### Assignment
Every entry below is to be copied word for word, with its pictures removed.

### Stored data
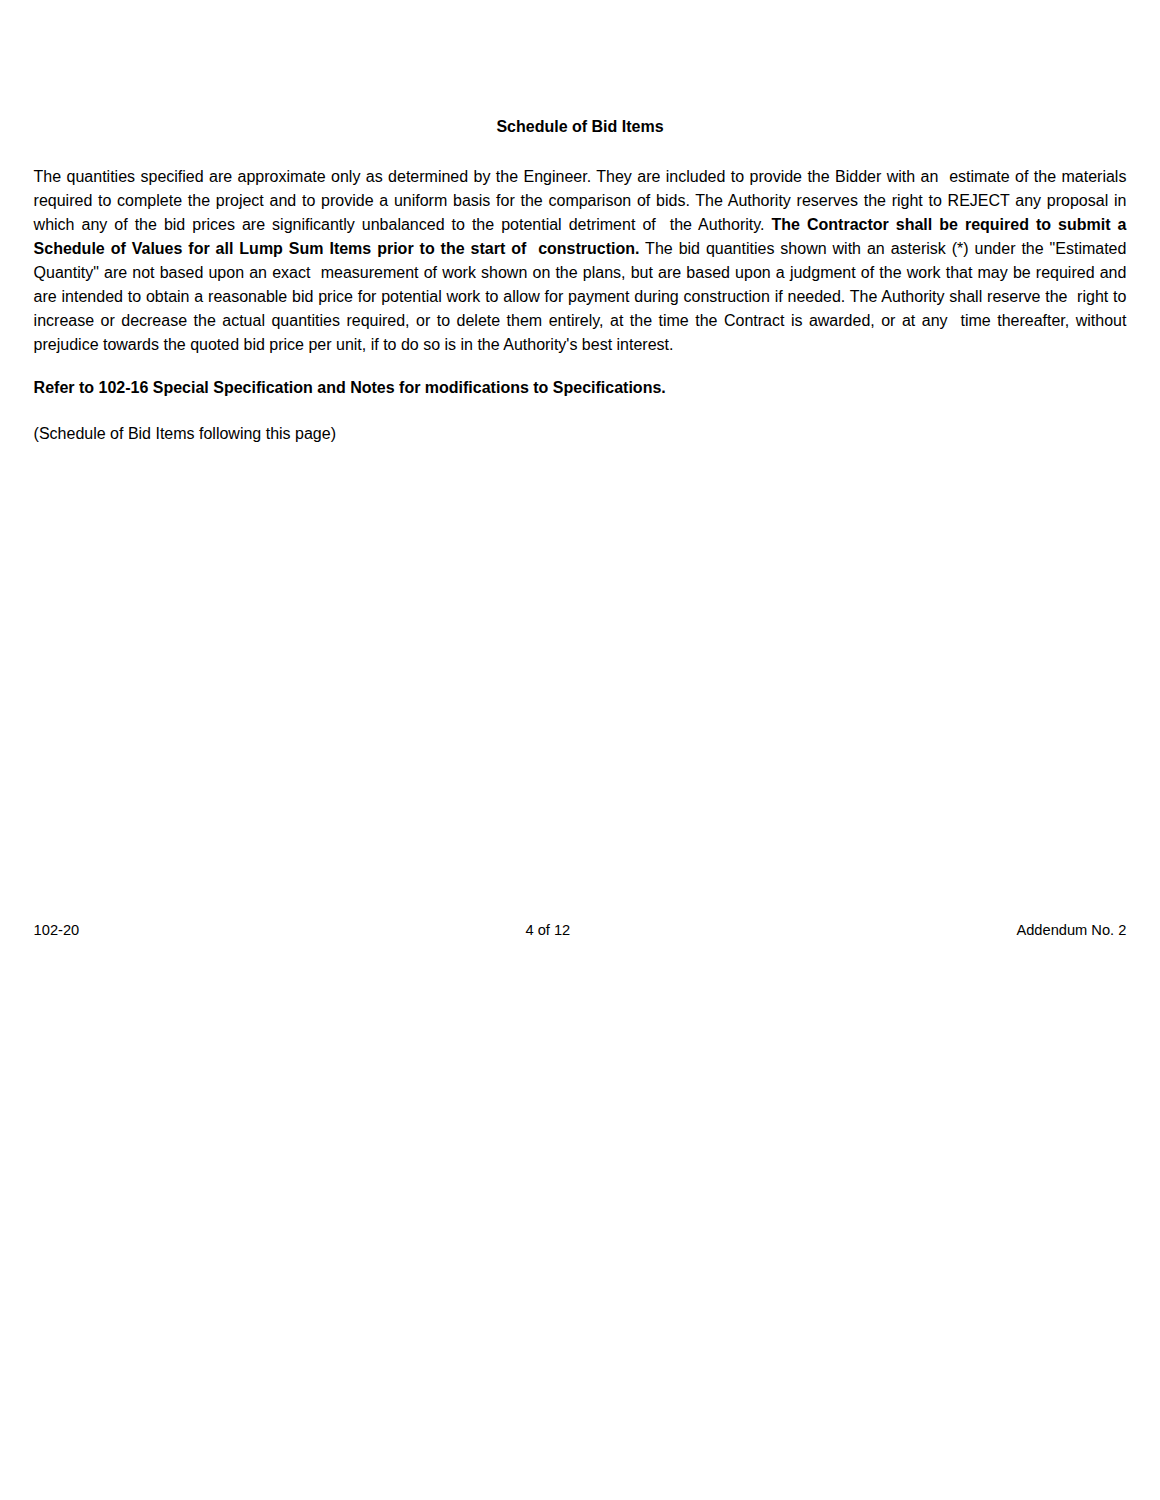Schedule of Bid Items
The quantities specified are approximate only as determined by the Engineer. They are included to provide the Bidder with an estimate of the materials required to complete the project and to provide a uniform basis for the comparison of bids. The Authority reserves the right to REJECT any proposal in which any of the bid prices are significantly unbalanced to the potential detriment of the Authority. The Contractor shall be required to submit a Schedule of Values for all Lump Sum Items prior to the start of construction. The bid quantities shown with an asterisk (*) under the "Estimated Quantity" are not based upon an exact measurement of work shown on the plans, but are based upon a judgment of the work that may be required and are intended to obtain a reasonable bid price for potential work to allow for payment during construction if needed. The Authority shall reserve the right to increase or decrease the actual quantities required, or to delete them entirely, at the time the Contract is awarded, or at any time thereafter, without prejudice towards the quoted bid price per unit, if to do so is in the Authority's best interest.
Refer to 102-16 Special Specification and Notes for modifications to Specifications.
(Schedule of Bid Items following this page)
102-20 4 of 12 Addendum No. 2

### Answer to the problem
Schedule of Bid Items
The quantities specified are approximate only as determined by the Engineer. They are included to provide the Bidder with an estimate of the materials required to complete the project and to provide a uniform basis for the comparison of bids. The Authority reserves the right to REJECT any proposal in which any of the bid prices are significantly unbalanced to the potential detriment of the Authority. The Contractor shall be required to submit a Schedule of Values for all Lump Sum Items prior to the start of construction. The bid quantities shown with an asterisk (*) under the "Estimated Quantity" are not based upon an exact measurement of work shown on the plans, but are based upon a judgment of the work that may be required and are intended to obtain a reasonable bid price for potential work to allow for payment during construction if needed. The Authority shall reserve the right to increase or decrease the actual quantities required, or to delete them entirely, at the time the Contract is awarded, or at any time thereafter, without prejudice towards the quoted bid price per unit, if to do so is in the Authority's best interest.
Refer to 102-16 Special Specification and Notes for modifications to Specifications.
(Schedule of Bid Items following this page)
102-20 4 of 12 Addendum No. 2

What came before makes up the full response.